__Task details__:
Once every line in the data that follows has been checked for the word "linejoin", give only the number of lines that hold it.

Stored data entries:
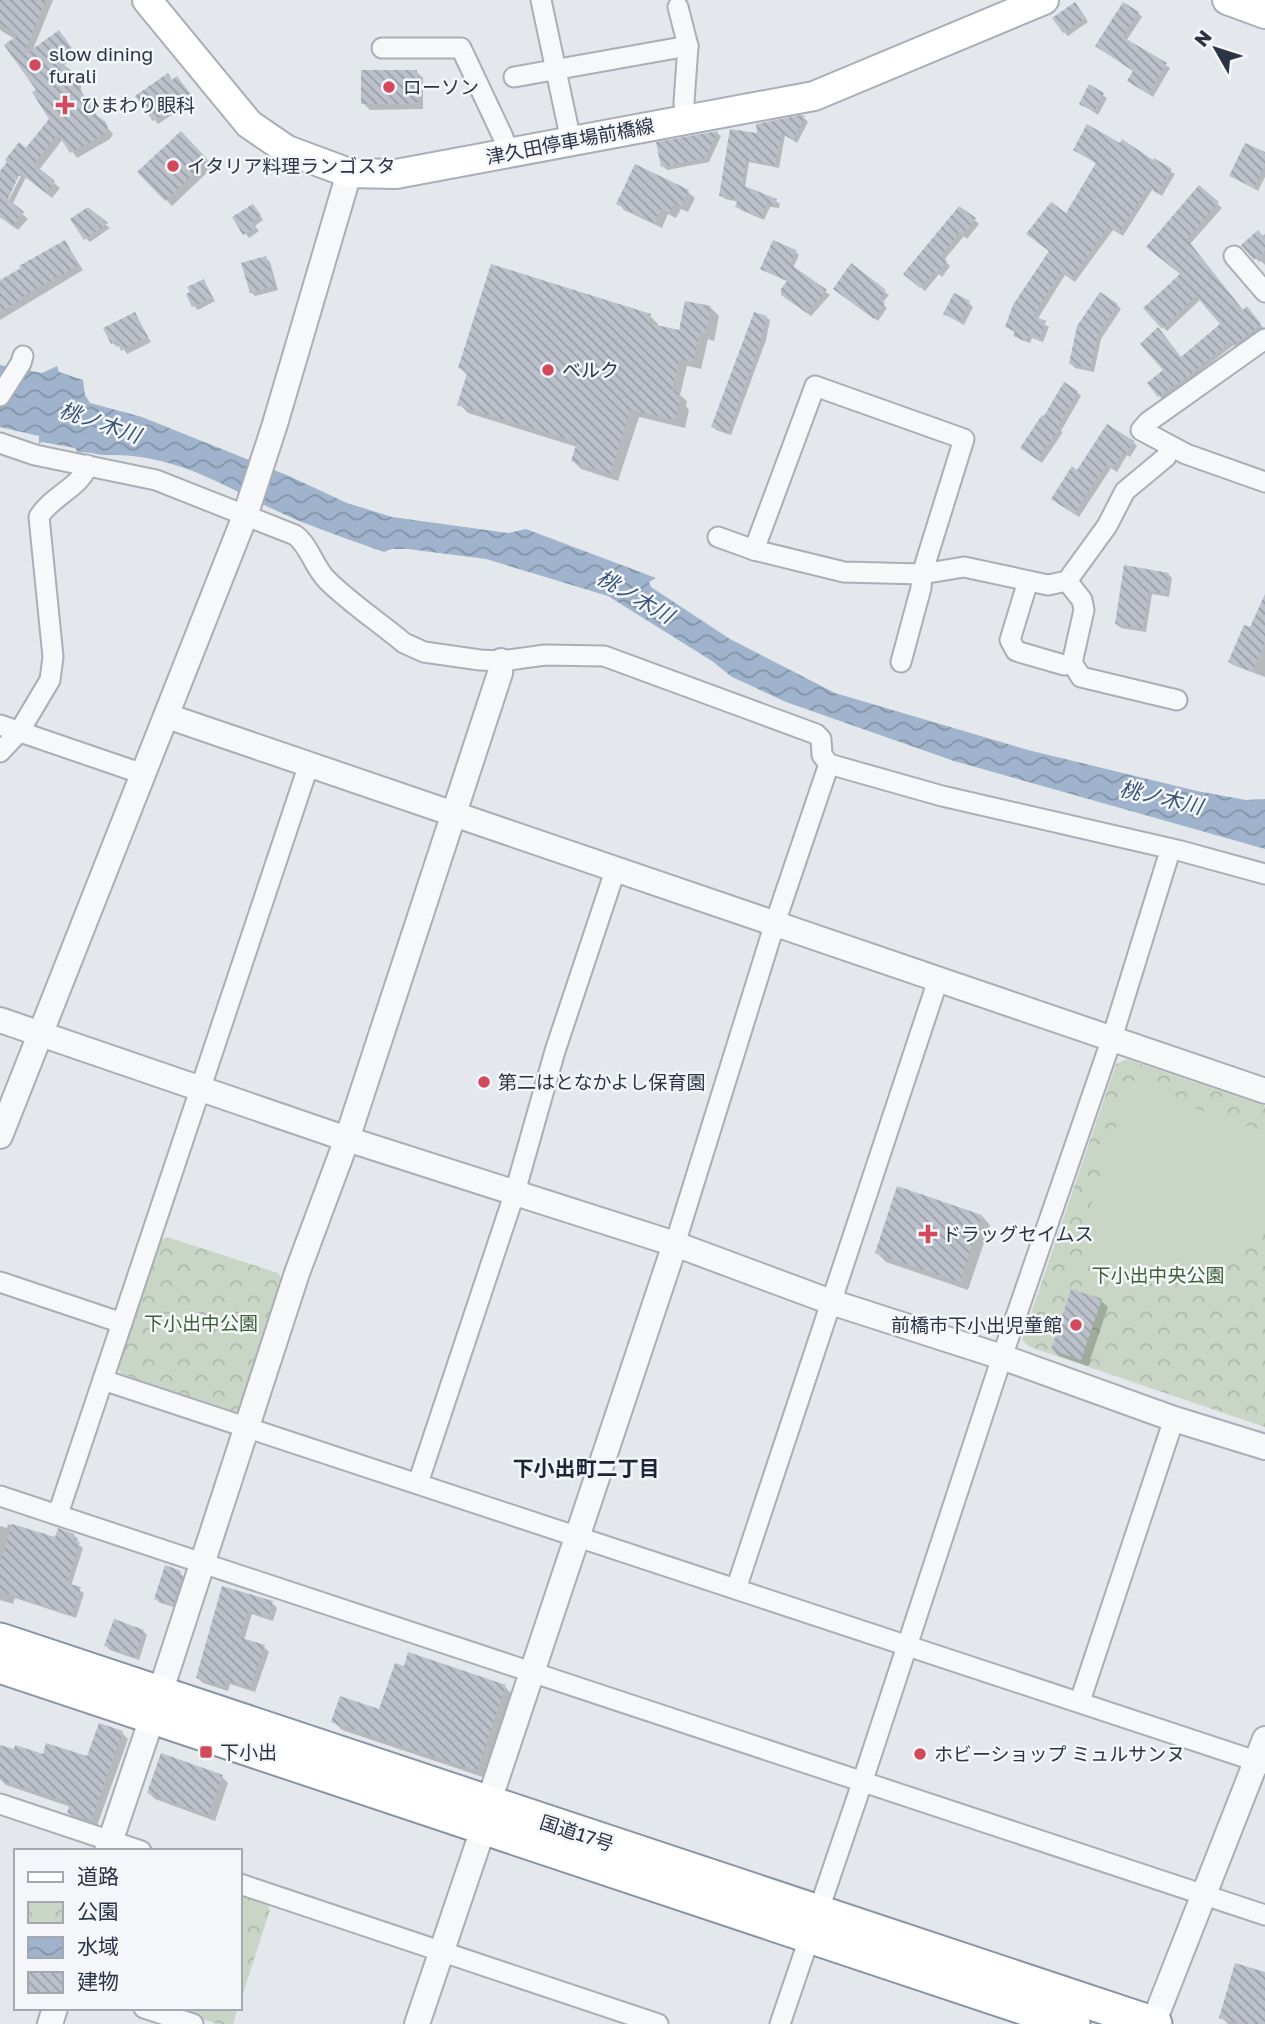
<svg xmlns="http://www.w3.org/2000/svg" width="1265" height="2024" font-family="'Golos Text','Noto Sans JP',sans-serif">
	<defs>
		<pattern id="park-crowns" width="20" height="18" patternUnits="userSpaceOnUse" patternTransform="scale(1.75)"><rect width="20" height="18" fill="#c9d6c5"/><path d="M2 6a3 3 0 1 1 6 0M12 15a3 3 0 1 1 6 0" fill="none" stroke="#adb8ab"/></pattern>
		<pattern id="water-waves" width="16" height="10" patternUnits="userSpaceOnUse" patternTransform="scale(1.75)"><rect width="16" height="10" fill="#9fb4cc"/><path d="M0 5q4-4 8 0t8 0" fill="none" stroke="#8293a7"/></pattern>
		<pattern id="building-back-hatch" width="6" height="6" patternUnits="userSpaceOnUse" patternTransform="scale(1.75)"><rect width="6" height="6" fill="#bbc0ca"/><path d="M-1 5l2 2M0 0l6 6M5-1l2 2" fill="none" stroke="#989da6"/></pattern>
	</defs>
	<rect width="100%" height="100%" fill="#e4e7ec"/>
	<g fill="url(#park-crowns)">
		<path d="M1126,1059L1265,1106V1427L1030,1347L1022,1340L1116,1064Z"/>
		<path d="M167,1237L278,1273L283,1282L242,1406L236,1412L122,1374L117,1367L160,1241Z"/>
		<path d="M240,1894L266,1902L270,1910L240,2003Z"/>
		<path d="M171,2008H238L233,2024H217Z"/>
	</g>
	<path fill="#c9d6c5" d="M1136,1080L1165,1087V1098L1265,1132V1232C1237,1259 1185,1293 1144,1282C1136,1280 1128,1274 1121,1269C1105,1260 1092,1247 1085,1230L1093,1198L1118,1121L1110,1118L1120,1089Z"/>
	<path fill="url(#water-waves)" d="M0,365L42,373L57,366L59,372L83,380L85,395L90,403L142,417L289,476L347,503L392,517L508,533L526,529L656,578L649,582L651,587L730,639L835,693L1028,750L1197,791L1246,800L1265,799V849L954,761L786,702L732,677L712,661L608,596L486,559L408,549H392L384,552C356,542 327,532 299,521C233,493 184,454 109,455C97,456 89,450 78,453L75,448L42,442L39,444V436L0,427Z"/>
	<g fill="#0003" fill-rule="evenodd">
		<path d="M0,0H53L32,52L64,37L77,56L63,66L81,81V91L100,120L113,134L110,139L77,158L63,139L39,170L60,188L52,198L26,177L12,205L28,219L18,230L0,217V177L51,119L15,39L0,30ZM17,176H21L5,207L2,206Z"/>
		<path d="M1079,9L1088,22L1068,36L1064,32Z"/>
		<path d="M1138,13L1142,17L1126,41L1170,68L1153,97L1129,81L1135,71L1097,46Z"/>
		<path d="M416,71L423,78V109L370,110L363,103Z"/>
		<path d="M173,81L181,82L194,100L158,124L138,96Z"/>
		<path d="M1090,87L1107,98L1098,115L1081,103Z"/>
		<path d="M804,118L808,122L797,143L785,135L779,168L749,162L745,188L776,201L780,204L779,208L770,207L764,220L741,210L737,206L739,202L725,199L721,195L759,135L758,125Z"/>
		<path d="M181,133L213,167L172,206L140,172Z"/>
		<path d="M717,133L721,136L709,162L667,170L663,166L659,144Z"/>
		<path d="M1075,150L1153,162L1175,174L1162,196L1152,190L1123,236L1113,230L1075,282L1065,275L1037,320L1049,327L1043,342L1032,338L1030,343L1019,339L1016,333L1007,327L1050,252L1066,216L1097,164Z"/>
		<path d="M1265,154V177L1258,191L1231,176Z"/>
		<path d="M636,167L688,192L695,198L688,212L681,209L676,218L668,214L662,228L624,210L618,203Z"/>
		<path d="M1199,187L1222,208L1190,244L1243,312H1251L1264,329L1239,349L1234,345L1163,400L1149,383L1223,324L1201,299L1167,331L1145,309L1182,275L1152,251Z"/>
		<path d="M88,210L110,228L90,242L86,238Z"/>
		<path d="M257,210L263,220L255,226L259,231L249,238L234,218Z"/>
		<path d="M975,220L979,224L967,239L964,236L944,260L950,266L942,277L939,274L925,291L906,274Z"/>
		<path d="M1265,234V265L1261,261L1259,262L1244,245Z"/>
		<path d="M65,242L83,270L0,320V282Z"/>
		<path d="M795,251L799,255L793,268L830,295L811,316L788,299L789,282L762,269Z"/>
		<path d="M266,258L270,262L278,290L255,296L251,292Z"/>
		<path d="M866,278L889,295L882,303L887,308L878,321L839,293Z"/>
		<path d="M204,281L215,301L198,310L194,306L192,293Z"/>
		<path d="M969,303L973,307L964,325L945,314Z"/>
		<path d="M1117,305L1121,309L1101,339L1094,372L1075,368L1071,364Z"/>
		<path d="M711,308L719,316L714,341L708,339L701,369L687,366L680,395L687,401L686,406L689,410L685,428L639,417L618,481L581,469L573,461L577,447L468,413L459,404L468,376L460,368L650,316L658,324V327L681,332Z"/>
		<path d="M135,314L151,342L127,354L121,345L117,347L113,343Z"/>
		<path d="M766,317L770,320L766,340L731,435L716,430L713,426Z"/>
		<path d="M1077,392L1081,396L1061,431L1063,432L1042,463L1026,452L1022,448Z"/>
		<path d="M1133,442L1137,446L1130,457L1127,455L1117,472L1111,468L1079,517L1057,502L1078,472Z"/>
		<path d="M1126,567L1168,574L1172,578L1169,597L1152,594L1146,632L1121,628L1116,624Z"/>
		<path d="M1265,609V677L1233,665L1230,662Z"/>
		<path d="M982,1216L990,1225L968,1290L886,1262L877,1253Z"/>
		<path d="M1101,1301L1108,1307L1088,1366L1059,1356L1053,1350Z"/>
		<path d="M8,1524L56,1539L74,1535L78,1539L76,1543L83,1548L71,1586L84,1593L76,1618L15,1598L13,1604L0,1600V1526L7,1528Z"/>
		<path d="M180,1572L186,1581L177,1608L160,1603L156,1599Z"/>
		<path d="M223,1589L272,1603L277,1608L273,1621L252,1614L244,1640L264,1647L269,1652L255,1692L230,1684L228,1691L203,1683L198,1678Z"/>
		<path d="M143,1631L147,1635L139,1660L110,1650L106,1646Z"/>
		<path d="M505,1687L514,1696L486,1778L342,1730L333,1721Z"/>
		<path d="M122,1733L128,1739L97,1826L75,1819L69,1813L71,1807L6,1785L0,1779V1747L44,1756L88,1759Z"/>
		<path d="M222,1777L228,1783L215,1821L155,1799L149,1793Z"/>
		<path d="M1265,1974V2024H1228L1221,2017Z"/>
	</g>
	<g fill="url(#building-back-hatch)">
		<path d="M0,0H46L23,56L59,30L73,50L58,61L76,74V84L97,116L105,121L108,127L105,134L70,153L58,134L34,164L55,181L46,193L20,173L8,199L24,212L12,226L0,216V171L7,162L5,160L19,142L26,148L49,119L32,92L36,90L4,45L18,35L0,24Z"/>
		<path d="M1075,2L1086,18L1063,33L1052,18Z"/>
		<path d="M1123,2L1139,12L1123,37L1167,63L1148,94L1127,81L1133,71L1095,46Z"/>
		<rect x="361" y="70" width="56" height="34"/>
		<path d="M168,73L172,80L177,76L191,95L153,121L135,96Z"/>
		<path d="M1089,84L1104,93L1094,112L1079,104Z"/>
		<path d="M801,115L805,116L793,140L781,133L775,165L746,160L742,185L777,199L775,205L766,204L761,217L735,207L738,199L719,196L730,129L757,133L756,124Z"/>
		<path d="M1087,124L1120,143L1122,139L1153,160L1154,158L1172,169L1157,193L1148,187L1119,233L1108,227L1071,279L1061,272L1033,316L1046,321L1039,340L1028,335L1026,341L1013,336L1015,331L1005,327L1013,305L1049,251L1026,234L1051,202L1066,213L1096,163L1073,150Z"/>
		<path d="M181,131L208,160L165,201L137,172Z"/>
		<path d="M718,131L705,158L661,167L656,142Z"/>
		<path d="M1245,143L1265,152V165L1254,188L1229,176Z"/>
		<path d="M635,164L689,190L681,207L674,203L669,213L661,209L655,223L616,204Z"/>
		<path d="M1199,185L1219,202L1187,239L1243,310L1247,306L1261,324L1233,346L1230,342L1187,377L1158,397L1147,383L1163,370L1140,344L1158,327L1181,357L1220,324L1196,296L1162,329L1143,308L1180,274L1146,247Z"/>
		<path d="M253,204L261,215L252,221L256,227L243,235L232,217Z"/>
		<path d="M959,206L976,218L962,236L959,233L941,256L947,261L937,274L934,272L920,288L903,274Z"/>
		<path d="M88,207L108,223L84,240L70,219Z"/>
		<path d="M1258,230L1265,239V250L1254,260L1241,245Z"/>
		<path d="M65,240L79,265L20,298L21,300L0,312V280L21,268L19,266Z"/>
		<path d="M773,240L796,250L790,264L827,290L807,313L781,295V289L787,281L760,269Z"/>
		<path d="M266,256L275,286L250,293L241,263Z"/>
		<path d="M851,263L886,290L880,299L885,303L874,319L833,289Z"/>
		<path d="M491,264L651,314L648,323L679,330L685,301L711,306L706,333L700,332L693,362L679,359L672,390L679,391L677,399H681L676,420L630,410L610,474L571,461L577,442L457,405L468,371L458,368Z"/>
		<path d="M204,279L212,297L192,307L186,294L190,292L187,287Z"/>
		<path d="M1100,292L1118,304L1098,335L1090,369L1069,364L1077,326Z"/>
		<path d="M954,293L970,301L960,322L943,314Z"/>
		<path d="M135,312L148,337L121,351L117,341L111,344L103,328Z"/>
		<path d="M754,312L767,316L762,335H763L728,433L711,427Z"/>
		<path d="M1064,382L1078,391L1058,426L1060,427L1038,460L1020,448L1042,415L1044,416Z"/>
		<path d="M1107,424L1134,441L1126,454L1123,452L1112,469L1106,465L1074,514L1051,499L1072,466L1077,470Z"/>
		<path d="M1124,565L1169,573L1166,594L1149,591L1143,628L1115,624Z"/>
		<path d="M1265,594V642L1252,672L1228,662L1244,625L1250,627Z"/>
		<path d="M897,1186L982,1215L960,1282L875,1253Z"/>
		<path d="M1071,1289L1102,1299L1081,1360L1051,1350Z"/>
		<path d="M12,1524L55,1537L58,1528L74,1534L73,1540L80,1542L67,1583L81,1587L72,1615L0,1591V1562Z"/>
		<path d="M165,1565L181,1571L179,1575H183L173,1605L154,1599Z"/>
		<path d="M222,1586L273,1601L268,1617L248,1611L239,1637L265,1645L250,1688L226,1680L224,1687L196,1678Z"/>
		<path d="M114,1619L144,1630L135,1657L104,1646Z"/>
		<path d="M408,1652L506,1685L477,1771L331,1722L340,1696L379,1709L395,1663L404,1666Z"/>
		<path d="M99,1723L123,1731L91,1821L67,1813L70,1803L0,1780V1745L14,1749L15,1745L43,1754L46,1743L87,1756Z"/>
		<path d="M161,1753L223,1775L208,1815L147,1793Z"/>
		<path d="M1235,1963L1265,1972V2024H1241L1219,2018Z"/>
	</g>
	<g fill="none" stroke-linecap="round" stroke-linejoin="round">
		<defs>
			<g id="minor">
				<path d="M541,0L571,141"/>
				<path d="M678,7L688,46L684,102L685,119"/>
				<path d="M382,48H461L503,137L508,153"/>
				<path d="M514,77L688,46"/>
				<path d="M1234,256L1265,292"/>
				<path d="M1265,339L1148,422L1141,430L1186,454L1265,482"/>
				<path d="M0,396L21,363L23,356"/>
				<path d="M0,443L35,455L156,480L295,535C309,545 314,567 327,580C350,603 379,622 404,643L424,652L480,660L501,661L545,655L604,656L816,734L821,739L822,755L829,764L942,796L1181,851L1265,874"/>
				<path d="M718,537L754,550L844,572L922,574L964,567L1048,585L1067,581L1107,526L1125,491L1166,457L1170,446"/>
				<path d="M754,550L815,386L964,439L922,574L921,588L901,662"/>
				<path d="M1028,581L1010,640L1016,651L1064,665L1072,663"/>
				<path d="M1067,581L1082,600L1084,610L1072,663L1081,677L1177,700"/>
				<path d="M0,725L143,774"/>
				<path d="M0,752L19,732L50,680L53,657L39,517C49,498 84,485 87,465"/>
				<path d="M675,1244L775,923L829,764"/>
				<path d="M0,1282L122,1323"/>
				<path d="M103,1380L1265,1764"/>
				<path d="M418,1483L515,1192L555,1051L615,871"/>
				<path d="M0,1496L1265,1915"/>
				<path d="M58,1514L309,764"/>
				<path d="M736,1589L938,980"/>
				<path d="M1080,1701L1174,1419"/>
				<path d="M0,1804L141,1851"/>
				<path d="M240,1884L658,2024"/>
				<path d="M144,2008L193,2024"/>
				<path d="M780,2024L862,1783L1002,1357L1112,1038L1170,851"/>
			</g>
			<g id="tertiary">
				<path d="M167,716L1265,1091"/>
				<path d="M0,1020L347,1139L675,1244L831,1302L1002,1357L1174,1419L1265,1447"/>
				<path d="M0,1136L245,516L275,424L349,173"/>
				<path d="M160,1693L297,1273L347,1139L500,673L501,661"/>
				<path d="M107,1851L152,1718"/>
				<path d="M50,2024L55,2008"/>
				<path d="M417,2024L479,1841L488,1804L675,1244"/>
				<path d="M1153,2024L1265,1739"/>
			</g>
			<g id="secondary">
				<path d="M147,0L249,124L287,150L349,173L396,174L814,96L1044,0"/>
				<path d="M1227,0L1265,14"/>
			</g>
			<g id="trunk">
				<path d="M0,1640L1155,2024"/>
				<path d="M0,1666L1073,2024"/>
			</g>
		</defs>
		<use href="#minor" stroke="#a9aeb7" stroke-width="23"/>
		<use href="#tertiary" stroke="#a9aeb7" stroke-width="28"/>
		<use href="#secondary" stroke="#a9aeb7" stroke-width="32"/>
		<use href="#trunk" stroke="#8b94a3" stroke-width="37"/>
		<use href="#minor" stroke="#f7f8fa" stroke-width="19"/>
		<use href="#tertiary" stroke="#f7f8fa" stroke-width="24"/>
		<use href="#secondary" stroke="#fff" stroke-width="28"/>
		<use href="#trunk" stroke="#fff" stroke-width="33"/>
	</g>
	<g fill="#d1495b" stroke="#f4f6f9" stroke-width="2.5">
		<circle cx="35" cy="65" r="7"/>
		<circle cx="389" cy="87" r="7"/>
		<path d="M61.5 94.5h7v7h7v7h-7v7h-7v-7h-7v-7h7z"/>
		<circle cx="173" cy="166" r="7"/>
		<circle cx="548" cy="370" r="7"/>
		<circle cx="484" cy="1082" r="7"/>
		<path d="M924.5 1223.5h7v7h7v7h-7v7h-7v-7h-7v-7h7z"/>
		<circle cx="1076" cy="1325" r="7"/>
		<rect x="199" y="1745" width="14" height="14" rx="3.5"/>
		<circle cx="920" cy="1754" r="7"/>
	</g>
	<g text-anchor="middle" stroke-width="5" stroke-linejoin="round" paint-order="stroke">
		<g font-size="19" fill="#2b3445" stroke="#f4f6f9" text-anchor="start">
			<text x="49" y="61">slow dining<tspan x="49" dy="22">furali</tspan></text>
			<text x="403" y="94">ローソン</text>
			<text x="81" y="112">ひまわり眼科</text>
			<text x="187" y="173">イタリア料理ランゴスタ</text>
			<text x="562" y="377">ベルク</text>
			<text x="498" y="1089">第二はとなかよし保育園</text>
			<text x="942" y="1241">ドラッグセイムス</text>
			<text x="1062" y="1332" text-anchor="end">前橋市下小出児童館</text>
			<text x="220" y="1759">下小出</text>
			<text x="934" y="1761">ホビーショップ ミュルサンヌ</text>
		</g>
		<g font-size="19" fill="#2b3445" stroke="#f4f6f9">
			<text transform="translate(570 141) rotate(-11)" y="7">津久田停車場前橋線</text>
			<text transform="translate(577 1833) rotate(18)" y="7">国道17号</text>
		</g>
		<g font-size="19" fill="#3f6138" stroke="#f4f6f9">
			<text x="1158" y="1282">下小出中央公園</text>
			<text x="201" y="1330">下小出中公園</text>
		</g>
		<g font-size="21" font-style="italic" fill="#34527a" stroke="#f4f6f9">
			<text transform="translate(100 423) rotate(19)" y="7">桃ノ木川</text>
			<text transform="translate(635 597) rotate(30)" y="7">桃ノ木川</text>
			<text transform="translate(1161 798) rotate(13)" y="7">桃ノ木川</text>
		</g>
		<g font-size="21" font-weight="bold" fill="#1d2536" stroke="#f4f6f9">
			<text x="586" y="1476">下小出町二丁目</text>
		</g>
	</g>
	<rect x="14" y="1849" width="228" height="161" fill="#f4f6f9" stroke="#a4a8b1" stroke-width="2"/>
	<rect x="28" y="1872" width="35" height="10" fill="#ffffff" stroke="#a4a8b1" stroke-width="2"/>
	<text x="77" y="1884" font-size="21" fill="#2b3445">道路</text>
	<rect x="28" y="1902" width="35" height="21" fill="url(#park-crowns)" stroke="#a4a8b1" stroke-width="2"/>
	<text x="77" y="1919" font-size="21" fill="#2b3445">公園</text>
	<rect x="28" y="1937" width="35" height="21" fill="url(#water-waves)" stroke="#a4a8b1" stroke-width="2"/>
	<text x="77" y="1954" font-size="21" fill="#2b3445">水域</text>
	<rect x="28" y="1972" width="35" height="21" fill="url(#building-back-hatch)" stroke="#a4a8b1" stroke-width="2"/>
	<text x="77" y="1989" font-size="21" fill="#2b3445">建物</text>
	<g transform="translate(1216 49) rotate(309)" stroke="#f4f6f9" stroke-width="5" paint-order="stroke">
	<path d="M0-5L12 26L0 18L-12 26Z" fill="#2b3445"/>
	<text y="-10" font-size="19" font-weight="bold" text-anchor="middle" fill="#2b3445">N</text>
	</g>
</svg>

__Solution below__:
2